I have had good luck with Winchester in my 308s. I prefer to weight sort it and inspect it though. The AR 10 likes RP, Winchester, and LC long range match. Particularly LC 67, 81, and 85 match. Each brand requires that I adjust charge weight to get back on the accuracy node. For example, with AR comp which is very accurate in my gun, I have to drop .4 grains for RP, and 1.4 grains in LC match to get the exact same velocity and get back on the accuracy node. Case capacity varies substantially between these three brands. A load that is fine in Winchester, which has the most capacity, can be dangerous in LC or other mil brass. The LC match requires the most prep of the three but is extremely durable. I do like to turn the necks on them but just enough to true them up without removing a lot of material. I also anneal them. The good thing about LC Match is the primers are not crimped liked standard LC brass and generally the Match version has not been fired in a machine gun. With LC brass. I sort by standard vs match, production year, and weight. You can see that I like to tinker and I took this on as sort of an educational project.

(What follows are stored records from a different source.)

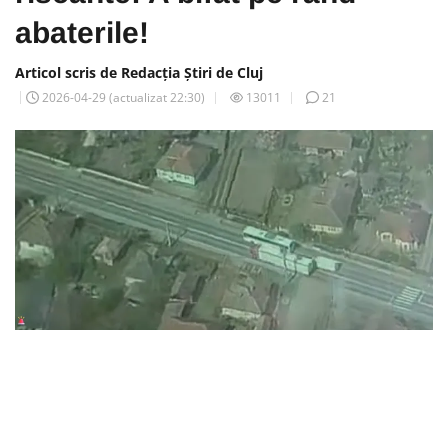
abaterile!
Articol scris de Redacția Știri de Cluj
2026-04-29
(actualizat
22:30
)
13011
21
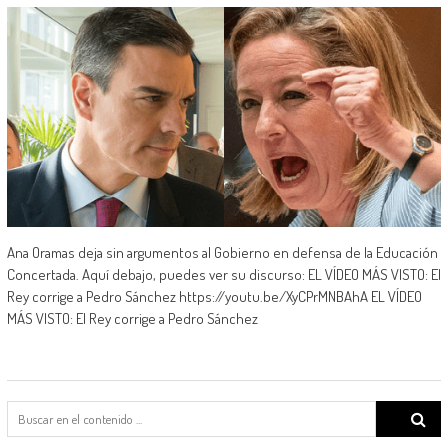
Ana Oramas deja sin argumentos al Gobierno en defensa de la Educación
Concertada. Aquí debajo, puedes ver su discurso: EL VÍDEO MÁS VISTO: El
Rey corrige a Pedro Sánchez https://youtu.be/XyCPrMNBAhA EL VÍDEO
MÁS VISTO: El Rey corrige a Pedro Sánchez
Search
for:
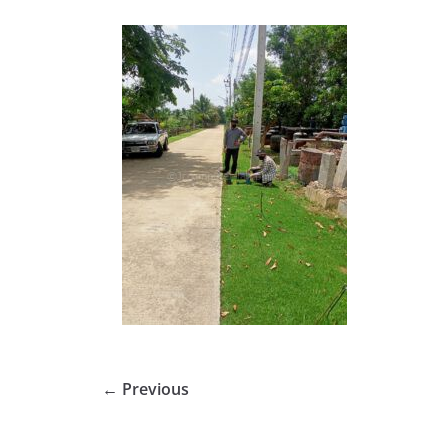
← Previous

I am sorting through a large pile of 30-06 and 270 brass right now for use in my 6.5-06 And 30-06 03-a3 plus I do some reduced recoil 30/06 loads for a couple of my friends children. I use RP brass for those. I'm planning to use the 270 brass for the 6.5 because it's less of a step down for resizing. Though you do have to trim more initially. The brass pile contains Winchester, Hornady, Federal, Remington, and a few military cases. All this brass has been collected over the past 30 years. Some of it is over 50 years old. The difference in case weight in the same caliber and headstamp can be an eye opener. The Hornady cases in 30/06 have been all over the map weight wise. 270 hornady cases have been somewhat the same as far as variance. This isn't a knock on Hornady as their brass from the same lots is pretty consistent. The variance is probably due to different year production. It also emphasizes the need to initially weigh cases. I decided to use the 30/06 brass other than RP mentioned above for the Springfield 03-a3.
In 270, Winchester has been fairly consistent at around 186 grains. But I have seen a few heavier and lighter. The Federal in 270 seems to fall into 2 different groups. Many more recent cases at 200 grains, and some apparently older cases at 180 grains. Probably due to a change over the years. I plan to use the Winchester 270 as first choice, the Federal 270 at 200 grains as second choice in the 6.5 And hold off for now on hornady and Remington. The gun seems to like the same load for both though the velocities differ slightly. Accuracy is identical. ES and SD identical. But experience tells me the federal primer pockets loosen up pretty quick and Winchester pockets hold up pretty well.
As you can see, all of this can get very involved and confusing. I'm just trying to make good use of the brass I have on hand. Plus, as I said before I like to tinker and experiment.
If that were not the case, I would pick one head stamp and if the gun liked my choice I would stick with it. In the more affordable category, Winchester would be first choice. If price wasn't a concern I would buy Lapua. Plus I understand Lapua is very durable and consistent. If it holds up anything like my LC match brass, the number of firings and reduced prep would make it a bargain in the long run.